2. The decree of the trial Court dismissing the suit was thereupon set aside by the lower appellate Court and a decree was passed in favour of the plaintiff. The Secretary of State for India in Council appeals from that decree. As the lower appellate Court did not actually decide whether the madugu or lake belongs to the Government but decided the controversy on the assumption that it belongs to the Government, the present second appeal has been argued on the same assumption and the only point argued is whether there can be any riparian right to use the water of the lake for irrigation, free of charge, on the assumption that the lake belongs to the Government, or in other words on the assumption that the Government could legally levy irrigation cess in respect of the water taken to lands not adjoining the lake. It is therefore unnecessary to decide whether the rule laid down in Johnston v. O'Neill (1911) AC 552, that the Crown is not as of common right entitled to the soil or waters of an inland non-tidal lake, does not apply to India. 'Except in respect of accretion the law relating to non-tidal waters applies equally to pools and non-tidal lakes'- Coulson and Forbes on Waters and Land Drainage, Edn. 5, p. 108. Riparian rights are not therefore absent in the Case of natural lakes, and the existence of such rights including the right to use the waters of lakes for irrigation is recognised in I11. (j) to Sub-section (b) of Section 7, Easements Act. The illustrations to this sub-section are of rights which owners of immoveable property have, subject to any law for the time being in force, of enjoying without disturbance by another the natural advantages arising from its situation, and I11. (j) is as follows:
The right of every owner of land abutting on a natural stream, lake or pond to use and consume its water for drinking, household purposes and watering his cattle and sheep; and the right of every such owner to use and consume the water for irrigating such land, and for the purposes of any manufactory situate thereon, provided that he does not thereby cause material injury to other like owners.
3. Riparian rights exist in respect of natural lakes no less than in respect of natural streams, and the same limits apply in both cases.
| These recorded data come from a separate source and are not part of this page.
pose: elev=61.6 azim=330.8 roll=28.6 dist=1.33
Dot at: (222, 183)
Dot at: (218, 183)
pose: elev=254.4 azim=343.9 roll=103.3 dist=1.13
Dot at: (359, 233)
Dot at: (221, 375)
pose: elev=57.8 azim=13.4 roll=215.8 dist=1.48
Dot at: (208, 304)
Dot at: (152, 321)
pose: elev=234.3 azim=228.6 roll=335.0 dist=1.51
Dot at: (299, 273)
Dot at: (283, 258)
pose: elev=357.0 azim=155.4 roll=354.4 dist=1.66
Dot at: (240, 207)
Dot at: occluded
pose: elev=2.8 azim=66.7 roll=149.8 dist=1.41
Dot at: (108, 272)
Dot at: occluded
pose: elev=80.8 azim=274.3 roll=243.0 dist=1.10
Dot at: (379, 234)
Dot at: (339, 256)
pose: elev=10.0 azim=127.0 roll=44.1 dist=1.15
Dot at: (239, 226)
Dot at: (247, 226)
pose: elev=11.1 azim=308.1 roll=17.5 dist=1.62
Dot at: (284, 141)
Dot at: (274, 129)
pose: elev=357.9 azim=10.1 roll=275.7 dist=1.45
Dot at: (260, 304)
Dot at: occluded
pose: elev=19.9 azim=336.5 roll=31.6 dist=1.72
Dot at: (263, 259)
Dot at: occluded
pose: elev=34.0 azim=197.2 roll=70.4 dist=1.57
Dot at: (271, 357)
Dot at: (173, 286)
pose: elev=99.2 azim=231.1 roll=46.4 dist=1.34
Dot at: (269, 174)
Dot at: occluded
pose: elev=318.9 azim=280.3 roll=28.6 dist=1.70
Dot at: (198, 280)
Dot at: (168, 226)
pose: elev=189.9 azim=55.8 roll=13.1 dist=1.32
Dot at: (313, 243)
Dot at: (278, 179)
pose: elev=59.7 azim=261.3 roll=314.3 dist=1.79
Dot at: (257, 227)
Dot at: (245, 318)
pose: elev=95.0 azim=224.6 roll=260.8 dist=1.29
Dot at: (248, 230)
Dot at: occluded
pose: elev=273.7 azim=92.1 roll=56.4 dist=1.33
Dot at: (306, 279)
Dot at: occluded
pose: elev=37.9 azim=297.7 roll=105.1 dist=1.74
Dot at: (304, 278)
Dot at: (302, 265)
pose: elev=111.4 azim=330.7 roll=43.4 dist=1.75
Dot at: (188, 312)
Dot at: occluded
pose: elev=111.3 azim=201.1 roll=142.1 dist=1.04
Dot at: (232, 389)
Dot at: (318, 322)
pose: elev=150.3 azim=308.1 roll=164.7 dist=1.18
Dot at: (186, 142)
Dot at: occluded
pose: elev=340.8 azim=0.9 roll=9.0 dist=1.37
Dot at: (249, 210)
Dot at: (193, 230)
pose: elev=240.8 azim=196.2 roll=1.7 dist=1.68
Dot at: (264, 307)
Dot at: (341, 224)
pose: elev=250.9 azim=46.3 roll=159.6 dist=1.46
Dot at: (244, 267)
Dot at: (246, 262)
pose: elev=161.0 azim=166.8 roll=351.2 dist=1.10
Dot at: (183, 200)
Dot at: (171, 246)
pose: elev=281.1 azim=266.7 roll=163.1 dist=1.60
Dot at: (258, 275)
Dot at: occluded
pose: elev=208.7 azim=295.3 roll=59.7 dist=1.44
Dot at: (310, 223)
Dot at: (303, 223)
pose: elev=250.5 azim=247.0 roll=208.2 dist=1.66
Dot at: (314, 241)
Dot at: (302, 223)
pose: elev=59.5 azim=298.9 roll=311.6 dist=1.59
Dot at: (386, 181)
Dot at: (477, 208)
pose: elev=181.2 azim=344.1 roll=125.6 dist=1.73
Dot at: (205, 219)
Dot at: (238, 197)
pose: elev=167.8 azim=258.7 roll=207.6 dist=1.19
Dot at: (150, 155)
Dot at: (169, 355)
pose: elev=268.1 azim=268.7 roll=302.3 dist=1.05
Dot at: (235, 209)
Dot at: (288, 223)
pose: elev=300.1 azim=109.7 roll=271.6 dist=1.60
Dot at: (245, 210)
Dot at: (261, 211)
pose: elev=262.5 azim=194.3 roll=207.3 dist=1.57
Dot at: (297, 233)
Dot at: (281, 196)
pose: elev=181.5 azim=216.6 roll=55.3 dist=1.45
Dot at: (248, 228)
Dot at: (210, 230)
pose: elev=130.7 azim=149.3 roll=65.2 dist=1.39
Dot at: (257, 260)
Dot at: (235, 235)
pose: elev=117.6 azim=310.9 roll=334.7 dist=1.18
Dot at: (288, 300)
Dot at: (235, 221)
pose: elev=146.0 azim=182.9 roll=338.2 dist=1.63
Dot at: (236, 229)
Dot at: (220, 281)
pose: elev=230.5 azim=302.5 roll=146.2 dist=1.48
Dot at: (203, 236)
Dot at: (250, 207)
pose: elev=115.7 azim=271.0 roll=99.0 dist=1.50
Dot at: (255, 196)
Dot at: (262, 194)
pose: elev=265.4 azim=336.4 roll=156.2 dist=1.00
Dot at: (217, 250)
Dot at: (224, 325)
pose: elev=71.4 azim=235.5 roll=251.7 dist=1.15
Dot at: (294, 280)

The madugu or natural lake with which we are concerned in the present case is one bounded on all sides by Zamindari villages, and when these villages were included in the Zamindaris at the time of the permanent settlement the riparian rights in respect of the lands abutting on the lake must be deemed to have passed along with the lands. As observed by Ramesam, J. in Subbarayadu v. Secy. of State 1927 50 Mad 961 at pp. 976 and 977:
No distinction can be made between the effect of a grant on the measure of irrigation rights granted, whether the enjoyment at the time of the grant was by an easement or as a riparian owner with natural or prescriptive rights... A riparian right is a natural right and is not acquired by immemorial user. It exists by law, It may be lost by the adverse enjoyment of another, but it has not got to be enjoyed to be kept up.... That in India rights of a riparian owner include also the right to take reasonable quantity of water for purposes of irrigation scarcely admits of any doubt.
4. This decision was followed by a Bench in a subsequent case, Secy. of State v. Surayya 1929 29 MLW 744. It is well settled that the Government cannot impose cess for the use of water the right to use which was appurtenant to the lands in respect of which a permanent jumma or assessment has been fixed. The levy of irrigation cess in the present case is therefore unauthorised by law, and the decree appealed from is right. The second appeal therefore fails and is dismissed with costs. Leave to appeal is asked for; in the circumstances such leave can be granted only subject to terms as regards costs. Leave to appeal is given subject to the condition that in any event the costs of the plaintiff should be paid by the Secretary of State for India in Council and that the latter bear his own costs.